O Apóstolo Paulo explicou que os juízos de Deus no Antigo Testamento servem de exemplo para nós de como Deus continua a julgar os homens que se rebelam contra Ele no tempo e na história, matando alguns e enviando doenças para outros. Se o princípio dos juízos históricos de Deus, conforme Deuteronômio 28, não estivesse em vigor, então porque Deus matou tantos e enviou tantas doenças contra membros da igreja de Coríntio da mesma forma que ele fazia no Antigo Testamento? Por que Ele destruiu Israel no primeiro século por meio dos exércitos romanos exatamente da mesma maneira que havia feito por meio do exército da Babilônia no Antigo Testamento? Por que Ele matou Ananias e Safira assim como havia matado Nadabe e Abiú? Por que Jesus ensinou que a medida da iniquidade dos povos continua a se encher da mesma maneira que se enchia no Antigo Testamento? Se Deuteronômio 28 não vigora mais, por que Deus enviou a AIDS como recompensa pela revolução sexual do século XX? Por que Ele destruiu o Haiti em 2010 e porque tantas nações da África continuam nesse estado deplorável? Sem dúvidas há muitos povos que merecem o mesmo e ainda não receberam. Mas Deus avisou a Abraão que os amorreus já estavam marcados para o juízo em sua própria época apesar de só terem sido destruídos séculos depois. Da maneira parecida, quando Ló chegou a Sodoma, o lugar era mui próspero e tão belo quanto o próprio Jardim do Éden (Gn 13.10). A medida da iniquidade só não havia se enchido ainda, da mesma forma que ainda não se encheu para tantas abomináveis nações que agora existem.

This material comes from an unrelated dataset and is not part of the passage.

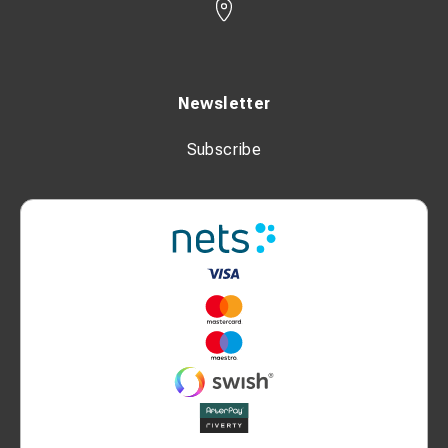
Newsletter
Subscribe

Diferente da maioria dos teólogos modernos, o reformador protestante John Knox era um ardente defensor da verdade de que as bênçãos e maldições pactuais da Lei continuam a vigorar:

Quando eu me recordo das terríveis ameaças de Deus, pronunciadas contra reinos e nações às quais a luz da Palavra de Deus foi oferecida, mas foi desdenhosamente rejeitada (Lv 26.14-39; Mt 10.14-15); enquanto meu coração lamenta com sinceridade por sua atual situação, queridos amados em Nosso Senhor Jesus, todas as forças do corpo e da alma se estremecem pelas pragas que virão… O objetivo de minha admoestação é que, em seu propósito e intenção de evitar a vingança de Deus, tanto nesta vida e na vida porvir; que vocês fujam, tanto no corpo quanto na alma, de toda comunhão com idólatras em sua idolatria… E ainda que os abomináveis idólatras triunfem por um momento, se aproxima a hora em que a vingança de Deus não ferirá somente a alma, mas até mesmo suas carcaças vis sofrerão pragas, como Ele já ameaçou fazer antes. Suas cidades serão queimadas, suas terras serão devastadas, seus inimigos habitarão em suas fortalezas, suas esposas e filhas serão humilhadas, seus filhos cairão ao fio da espada. Não encontrarão misericórdia porque recusaram o Deus da misericórdia, quando amorosa e pacientemente Ele os chamou (Lv 26.14-19; Jr 6.11-12; Lv 26.1-13)… Mas vocês vão querer saber qual a base de minha certeza; Deus queira que ao ouvi-la vocês compreenderão e crerão firmemente no mesmo. Minha certeza não se baseia nas maravilhas de Merlin, nem nas sentenças obscuras de profecias profanas, mas (1.) a verdade clara da Palavra de Deus, (2.) a justiça invencível do Deus eterno, e (3.) o curso ordinário de seus castigos e pragas desde o princípio, são a base de minha certeza. A Palavra de Deus ameaça a destruição de todos os desobedientes; Sua justiça imutável requer o mesmo. Os castigos e pragas ordinários dão exemplos de como isto acontece (Dt. 28.15-68; Jr. 5.15-17; Am. 3.2, 11-15; Dt. 29.10-29)”. (John Knox, A Godly Letter of Warning or Admonition to the Faithful in London, Newcastle, and Berwick, 1553)

O princípio é atemporal, pois está fundamentado na justiça de Deus. Deus julga os povos porque Deus é justo – nas palavras de John Knox, “a justiça invencível do Deus eterno”. É uma expressão de Seus atributos (Sl 94) e, portanto, não poderia ser abolido. É por isso que, da mesma forma que a rebelião nacional contra Deus produz maldições nacionais, a obediência nacional a Deus produz bênçãos materiais nacionais. O princípio não estava restrito a nação de Israel, como John Piper dá a entender, pois se aplicava a todas as nações. Também não foi abolido com a chegada do Novo Testamento, pois Jesus profetizou que seria aplicado contra Israel depois de Sua morte.